Simplifying this architecture into one machine minimized redundant validation steps, mitigated communication errors, allowed real-time job status updates, and simplified the overall design concept to create truly modular program development. By building a computer system that can handle both responsibilities of hosting and computing processes, computing tasks can later be distributed onto other machines as infrastructure expands. Thus, in the future the single computer will not become obsolete, but instead can easily be repurposed as a login node facilitating load balancing and job execution on compute nodes.
This proposed solution is not just for large labs on the cutting-edge of large-scale data- centric experiments; it also provides a gateway for small labs doing one-off experiments that do not necessitate a dedicated informatics solution. This solution fits well with the NSF-recognized need for national cyber-infrastructure for research and provides a
starting framework for future projects to expand capabilities. Specifically, we will leverage this project to apply for the Annual Research Cluster Grant from Silicon Mechanics. By providing centralized pre-built options for analysis, we engage an audience that otherwise may not participate in data-centric biological experiments and provide a functional education for best-practices in experimental design and data analyses.
To ensure the usability, performance, and integrity of the data in these analyses, it is critical to have efficient ways to store, access, and interpret information. These needs translate into tangible computational specifications. For example, current state-of-the-art mass spectrometry instruments are generating twice as many spectra as their predecessors, which means algorithms that are optimized for multi-threading and MPI communication are becoming increasingly essential to efficiently deconvoluting spectra into protein identifications. In addition, filtering true protein identifications is far more effective when a user can dynamically score matches, but re-evaluating the large amount of multidimensional data is a highly memory-intensive, user-interactive process.
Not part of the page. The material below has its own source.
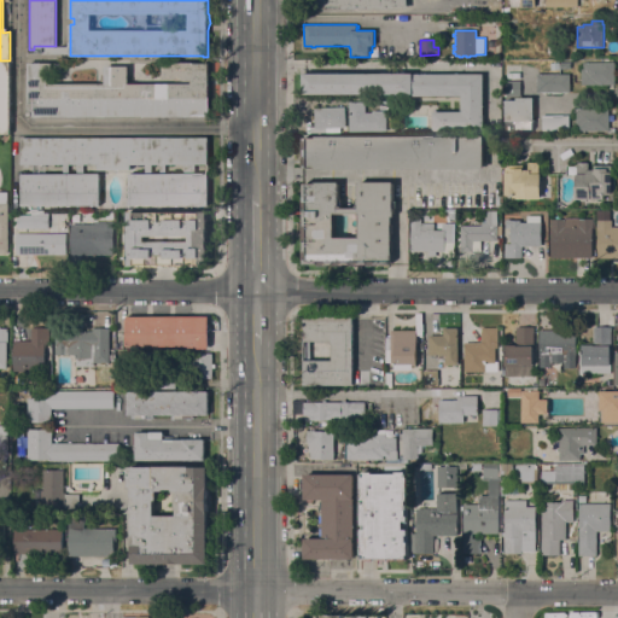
[(10,134),(0,134),(0,60),(10,60),(10,134)]
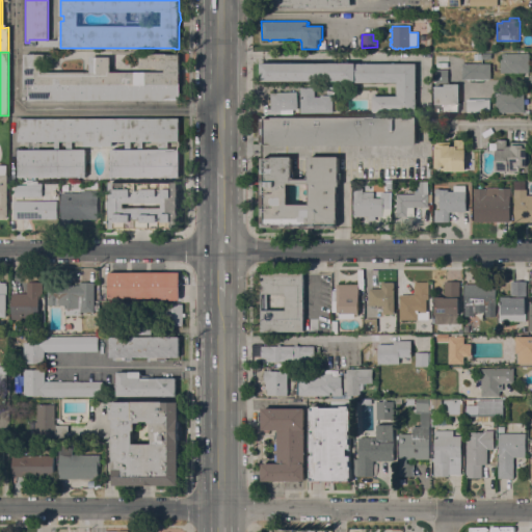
[(29,100),(29,96),(25,96),(25,54),(53,54),(54,61),(43,61),(43,72),(90,72),(90,57),(110,57),(110,72),(165,72),(165,70),(157,70),(157,68),(140,68),(140,54),(166,53),(166,54),(180,54),(180,99),(166,99),(166,100),(29,100)]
Once the data is properly filtered, it is common to normalize datasets against technical and biological replicates and compare the results between biological conditions or experimental methods. Since each experiment can easily scale to 10-20 GB, having adequate data storage is especially important to obtaining proper perspectives on the analytical quality and biological significance of these proteomics experiments.
While it is important for informatic tools to be able to handle large datasets, it is becoming increasingly crucial for tools to also handle the biological complexity associated with more intricate experimental designs. The overwhelming volume and complexity of these experiments requires that the new and existing tools are not only optimized for speed and interpretation, but they also necessitate seamless communication with each other in an integrated workflow. By constructing a workflow that allows high- throughput processing of massive datasets, data collected within the past decade can be
standardized and updated with the most recent analyses. Once these analyses are complete, meta-analyses can identify global analytical and biological trends.